The automakers are responding immediately, announcing a series of additional discount offers to boost the sales. In addition to the tax reduction, Hyundai will offer 100,000 won to 300,000 won of additional discounts on six models including the small Accent sedan and Veloster and i30 hatchbacks and on its all-time best-selling Sonata sedan. Kia also said it will offer a similar amount of additional discounts on three models, including the K5 sedan. Having all the benefits, consumers can enjoy an 800,000 won discount on Hyundai’s large-size Grandeur sedan. Other companies such as GM Korea said it will offer 600,000 won to 1 million won of additional discounts on the Spark minicar.

The tax reduction is expected to help sales of cars that were struggling, such as the hybrid Ioniq that Hyundai launched last month. The automaker touted the vehicle’s fuel efficiency of 22.2 kilometers per liter (52.2 miles per gallon), better than its rival Toyota Prius.

But the Ioniq got caught between the end of the tax benefit and low gas prices. Hyundai only sold 493 units.

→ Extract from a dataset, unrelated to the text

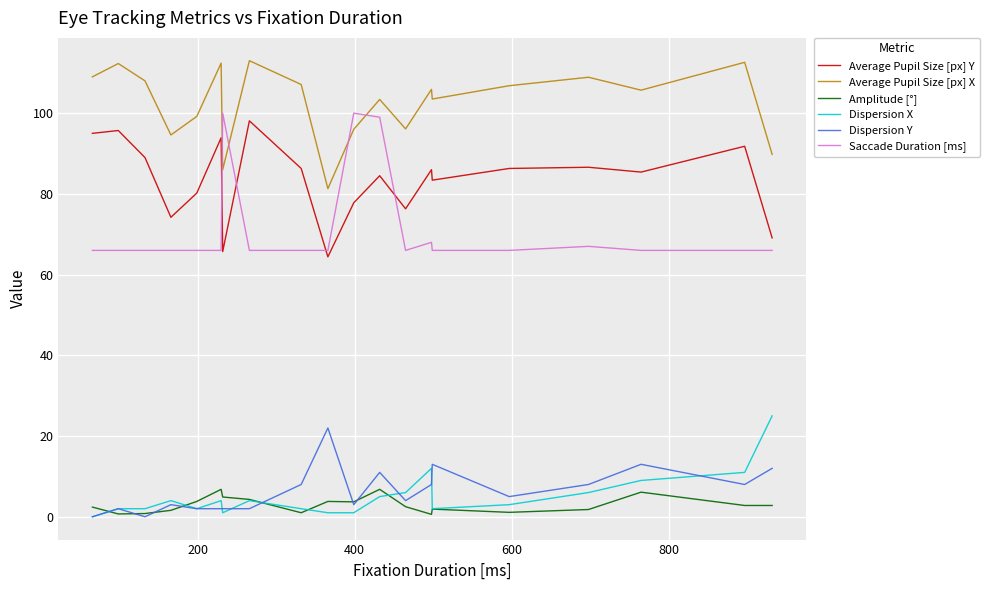

Which series has the largest total across all categories?

Average Pupil Size [px] X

The tax cut will not apply to foreign brands, but they immediately responded to the measure by announcing a series of discount options for Korean customers. Mercedes-Benz Korea is offering discounts of 500,000 won to 4.4 million won, and Japanese automaker Nissan Korea said it will offer a 400,000 won discount on its Qashqai SUV and a gift certificate for 1.7 million won worth of gas on some models.